Literary Device

Using Movie Clips to Teach Irony

Movie clips are a great way to give students a respite from their typical reading assignments and to teach ELA objectives in a relatable, fun way. A couple of weeks ago, I incorporated movie clips in order to teach different types of irony.

Teaching Irony with Movie Clips

I am a firm believer that when teachers are excited about their material and lessons, their students will be just as enlivened, or at least intrigued.

In my seventh grade ELA class, we completed a two-week O. Henry author study in which we delved into the different types of ironic endings this author is well known for, situational and dramatic irony. We read “The Gift of the Magi” and another O. Henry story called, “After Twenty Years.” In both stories, irony is present.

Teaching Irony with Movie Clips

Dramatic Irony

In “The Gift of the Magi,” O. Henry displays dramatic irony. For example, the audience knows the main character, Della, sold her hair to buy her husband a pocket watch chain. Nevertheless, her husband does not know this has happened and buys her a set of ornamental combs for her long hair. This is dramatic irony in which the audience is aware of something in a story that a character does not know.

To explore dramatic irony, we watched A Toy Story clip. Toy Story displays a lot of dramatic irony since the audience knows the toys are alive, but the human characters in the movie do not.

Teaching Irony with Movie Clips

Another dramatic irony clip to watch is from the classic, Snow White and the Seven Dwarves. It is a personal favorite of mine! In the movie clip, Snow White does not realize the wicked witch intends to kill her with the apple the old lady gives to her, but the audience does know.

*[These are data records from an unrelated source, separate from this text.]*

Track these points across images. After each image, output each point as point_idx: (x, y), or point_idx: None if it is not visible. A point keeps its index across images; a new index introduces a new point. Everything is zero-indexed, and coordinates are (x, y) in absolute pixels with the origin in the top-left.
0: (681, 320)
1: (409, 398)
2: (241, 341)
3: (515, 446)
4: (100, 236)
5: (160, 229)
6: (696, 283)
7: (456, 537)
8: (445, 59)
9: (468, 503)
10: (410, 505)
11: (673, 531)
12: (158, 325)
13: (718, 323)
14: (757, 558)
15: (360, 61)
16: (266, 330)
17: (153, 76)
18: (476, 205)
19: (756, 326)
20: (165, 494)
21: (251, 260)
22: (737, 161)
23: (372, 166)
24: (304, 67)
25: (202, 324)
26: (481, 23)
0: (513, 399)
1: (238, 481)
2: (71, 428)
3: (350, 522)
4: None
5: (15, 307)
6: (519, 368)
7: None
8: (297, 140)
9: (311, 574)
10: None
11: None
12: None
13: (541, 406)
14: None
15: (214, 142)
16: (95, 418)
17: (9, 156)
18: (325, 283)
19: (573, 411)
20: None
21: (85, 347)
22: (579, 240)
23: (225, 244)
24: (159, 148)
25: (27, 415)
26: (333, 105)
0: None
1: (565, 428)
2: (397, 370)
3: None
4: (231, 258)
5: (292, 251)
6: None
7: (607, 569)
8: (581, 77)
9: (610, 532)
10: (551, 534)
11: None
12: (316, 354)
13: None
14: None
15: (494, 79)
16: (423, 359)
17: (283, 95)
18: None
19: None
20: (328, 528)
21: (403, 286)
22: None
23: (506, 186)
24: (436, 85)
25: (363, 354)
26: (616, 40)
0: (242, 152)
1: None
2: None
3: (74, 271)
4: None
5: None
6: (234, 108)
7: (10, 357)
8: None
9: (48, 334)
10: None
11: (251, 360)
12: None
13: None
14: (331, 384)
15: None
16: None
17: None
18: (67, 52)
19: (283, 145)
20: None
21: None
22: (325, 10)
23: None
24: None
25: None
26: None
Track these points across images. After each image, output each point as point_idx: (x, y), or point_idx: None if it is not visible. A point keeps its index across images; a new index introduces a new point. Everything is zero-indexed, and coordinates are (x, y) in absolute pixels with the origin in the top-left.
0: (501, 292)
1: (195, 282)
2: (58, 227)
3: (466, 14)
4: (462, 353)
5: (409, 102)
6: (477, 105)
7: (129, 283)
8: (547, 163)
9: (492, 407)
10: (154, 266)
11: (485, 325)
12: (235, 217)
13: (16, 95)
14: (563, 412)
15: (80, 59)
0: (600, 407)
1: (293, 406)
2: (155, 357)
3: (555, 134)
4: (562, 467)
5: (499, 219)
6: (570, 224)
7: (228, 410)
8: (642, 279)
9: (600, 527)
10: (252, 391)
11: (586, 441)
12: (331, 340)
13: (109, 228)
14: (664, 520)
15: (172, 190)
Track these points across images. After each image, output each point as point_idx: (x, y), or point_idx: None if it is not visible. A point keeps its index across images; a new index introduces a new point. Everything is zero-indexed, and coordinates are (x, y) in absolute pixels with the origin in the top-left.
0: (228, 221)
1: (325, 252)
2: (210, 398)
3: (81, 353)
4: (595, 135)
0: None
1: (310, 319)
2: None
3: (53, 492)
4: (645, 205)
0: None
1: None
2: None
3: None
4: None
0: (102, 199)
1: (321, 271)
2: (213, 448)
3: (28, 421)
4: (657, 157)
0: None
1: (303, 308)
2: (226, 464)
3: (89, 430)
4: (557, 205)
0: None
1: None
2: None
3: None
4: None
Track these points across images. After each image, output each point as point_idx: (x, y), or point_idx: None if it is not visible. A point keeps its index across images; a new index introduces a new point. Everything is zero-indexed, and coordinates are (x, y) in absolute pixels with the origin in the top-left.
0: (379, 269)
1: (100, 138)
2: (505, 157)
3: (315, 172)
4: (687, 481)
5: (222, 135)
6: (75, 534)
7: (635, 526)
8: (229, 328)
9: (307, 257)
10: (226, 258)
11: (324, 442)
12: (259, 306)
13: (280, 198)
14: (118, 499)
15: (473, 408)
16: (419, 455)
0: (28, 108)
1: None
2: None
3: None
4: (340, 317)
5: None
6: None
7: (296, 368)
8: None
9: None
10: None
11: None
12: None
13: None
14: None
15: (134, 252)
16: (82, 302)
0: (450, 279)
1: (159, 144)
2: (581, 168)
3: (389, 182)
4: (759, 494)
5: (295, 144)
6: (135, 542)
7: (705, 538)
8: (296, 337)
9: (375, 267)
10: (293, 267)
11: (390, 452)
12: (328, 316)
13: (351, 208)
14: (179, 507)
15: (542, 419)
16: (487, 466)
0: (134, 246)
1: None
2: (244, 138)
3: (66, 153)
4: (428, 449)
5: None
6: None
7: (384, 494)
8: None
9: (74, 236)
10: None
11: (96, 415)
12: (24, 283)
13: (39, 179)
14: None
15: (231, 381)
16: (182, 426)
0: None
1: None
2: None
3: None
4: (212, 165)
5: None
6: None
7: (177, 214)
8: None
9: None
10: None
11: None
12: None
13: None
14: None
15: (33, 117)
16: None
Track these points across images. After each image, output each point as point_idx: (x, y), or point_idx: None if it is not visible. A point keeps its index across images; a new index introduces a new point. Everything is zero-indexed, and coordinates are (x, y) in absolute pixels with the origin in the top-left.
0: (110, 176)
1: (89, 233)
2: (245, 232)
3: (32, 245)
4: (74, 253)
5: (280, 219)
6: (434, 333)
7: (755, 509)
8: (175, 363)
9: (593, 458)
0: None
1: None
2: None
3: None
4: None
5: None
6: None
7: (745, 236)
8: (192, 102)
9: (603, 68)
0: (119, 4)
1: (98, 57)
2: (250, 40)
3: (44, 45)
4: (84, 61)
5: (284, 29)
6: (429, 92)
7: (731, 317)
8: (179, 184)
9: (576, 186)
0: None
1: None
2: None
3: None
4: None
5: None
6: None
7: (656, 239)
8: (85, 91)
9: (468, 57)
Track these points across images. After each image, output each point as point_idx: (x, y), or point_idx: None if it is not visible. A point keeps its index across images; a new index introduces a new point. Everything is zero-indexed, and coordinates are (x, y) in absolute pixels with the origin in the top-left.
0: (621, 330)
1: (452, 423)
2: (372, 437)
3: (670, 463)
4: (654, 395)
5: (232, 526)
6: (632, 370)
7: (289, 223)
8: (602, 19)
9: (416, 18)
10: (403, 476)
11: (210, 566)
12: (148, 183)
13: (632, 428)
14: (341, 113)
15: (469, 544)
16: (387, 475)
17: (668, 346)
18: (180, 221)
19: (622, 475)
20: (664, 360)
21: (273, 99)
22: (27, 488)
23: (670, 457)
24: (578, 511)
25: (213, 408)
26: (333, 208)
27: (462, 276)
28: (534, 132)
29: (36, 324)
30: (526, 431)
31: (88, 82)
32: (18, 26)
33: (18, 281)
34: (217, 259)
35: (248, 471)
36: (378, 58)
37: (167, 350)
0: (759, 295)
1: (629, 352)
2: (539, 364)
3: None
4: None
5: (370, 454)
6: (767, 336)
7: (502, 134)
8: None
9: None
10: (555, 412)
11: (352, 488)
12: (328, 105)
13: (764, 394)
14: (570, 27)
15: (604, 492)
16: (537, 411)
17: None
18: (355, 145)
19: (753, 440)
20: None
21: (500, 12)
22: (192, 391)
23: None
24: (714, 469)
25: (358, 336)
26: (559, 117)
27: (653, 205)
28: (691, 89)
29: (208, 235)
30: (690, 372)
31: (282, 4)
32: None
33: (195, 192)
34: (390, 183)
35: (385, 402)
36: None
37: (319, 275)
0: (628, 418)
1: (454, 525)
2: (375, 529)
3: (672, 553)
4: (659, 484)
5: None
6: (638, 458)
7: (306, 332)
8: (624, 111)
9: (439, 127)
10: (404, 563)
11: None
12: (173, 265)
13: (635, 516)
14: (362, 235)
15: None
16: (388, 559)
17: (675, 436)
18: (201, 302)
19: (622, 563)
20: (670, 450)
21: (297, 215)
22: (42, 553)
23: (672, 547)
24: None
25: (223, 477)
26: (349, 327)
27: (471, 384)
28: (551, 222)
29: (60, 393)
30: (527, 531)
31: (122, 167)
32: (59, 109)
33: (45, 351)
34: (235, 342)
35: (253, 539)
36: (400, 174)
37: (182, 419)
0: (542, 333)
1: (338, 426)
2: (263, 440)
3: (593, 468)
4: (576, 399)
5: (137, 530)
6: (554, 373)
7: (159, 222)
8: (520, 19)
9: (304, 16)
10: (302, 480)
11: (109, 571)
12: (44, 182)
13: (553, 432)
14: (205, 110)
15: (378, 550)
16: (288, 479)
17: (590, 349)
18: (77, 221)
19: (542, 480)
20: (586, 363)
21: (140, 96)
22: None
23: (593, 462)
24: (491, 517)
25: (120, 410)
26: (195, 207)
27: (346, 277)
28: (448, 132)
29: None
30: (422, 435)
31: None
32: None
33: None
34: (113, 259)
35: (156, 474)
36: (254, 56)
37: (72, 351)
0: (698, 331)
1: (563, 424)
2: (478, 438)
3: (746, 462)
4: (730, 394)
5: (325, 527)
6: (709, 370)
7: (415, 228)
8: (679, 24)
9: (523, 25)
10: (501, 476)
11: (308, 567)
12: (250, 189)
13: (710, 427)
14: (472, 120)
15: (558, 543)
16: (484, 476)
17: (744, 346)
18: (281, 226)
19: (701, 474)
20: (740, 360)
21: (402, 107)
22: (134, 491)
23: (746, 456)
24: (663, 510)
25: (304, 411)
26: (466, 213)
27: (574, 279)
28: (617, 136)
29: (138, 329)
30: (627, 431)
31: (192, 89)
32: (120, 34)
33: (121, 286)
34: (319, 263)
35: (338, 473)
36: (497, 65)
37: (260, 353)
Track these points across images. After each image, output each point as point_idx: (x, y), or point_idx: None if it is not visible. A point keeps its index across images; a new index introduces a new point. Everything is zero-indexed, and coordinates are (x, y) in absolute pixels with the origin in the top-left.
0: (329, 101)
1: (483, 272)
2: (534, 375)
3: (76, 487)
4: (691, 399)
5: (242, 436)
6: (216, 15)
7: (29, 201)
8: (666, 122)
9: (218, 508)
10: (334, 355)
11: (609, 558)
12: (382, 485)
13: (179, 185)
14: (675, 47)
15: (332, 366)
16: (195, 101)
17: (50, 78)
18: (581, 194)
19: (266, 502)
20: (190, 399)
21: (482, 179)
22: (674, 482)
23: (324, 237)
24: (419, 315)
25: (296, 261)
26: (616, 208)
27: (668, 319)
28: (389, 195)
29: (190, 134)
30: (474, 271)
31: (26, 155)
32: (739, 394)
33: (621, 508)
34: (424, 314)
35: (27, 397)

Teaching Irony with Movie Clips

Furthermore, dramatic irony is often seen throughout the book series, A Series of Unfortunate Events, written by Lemony Snicket. The Netflix series created from the books is a perfect tool to utilize to demonstrate irony. Please watch the clip below and you will definitely understand.

Situational Irony

When we read the second O. Henry story, After Twenty Years, we explored situational irony. The main character, Silky Bob, does not realize that his friend who he intends to meet up with after twenty years, is actually the policeman who will arrest him. O. Henry’s surprise ending is situational irony since what the audience expects to happen is not what happens at all.

We explored situational irony through a movie clip of Tangled. When the Vikings put on a song and dance show and start singing about their dreams. This movie clip displays situational irony. The audience does not expect the Vikings to start singing and dancing and to have all sorts of different dreams that really do not suit the burly persona of their characters.

Teaching Irony With Movie Clips

Another awesome example of irony is in the movie Finding Nemo. Dora and Nemo’s dad are bullied by Bruce the Shark to attend a party that he is having with a group of his shark friends in a ship. The audience automatically assumes the end result. However, once they reach the ship and the party, they soon realize it is a party for sharks who do not want to eat fish. Please watch the clip below.


With each movie clip, we discussed how each specific type of irony is displayed. Students filled out organizers exploring irony within our stories and we discussed and connected the movie clip examples of irony back to the stories, as well.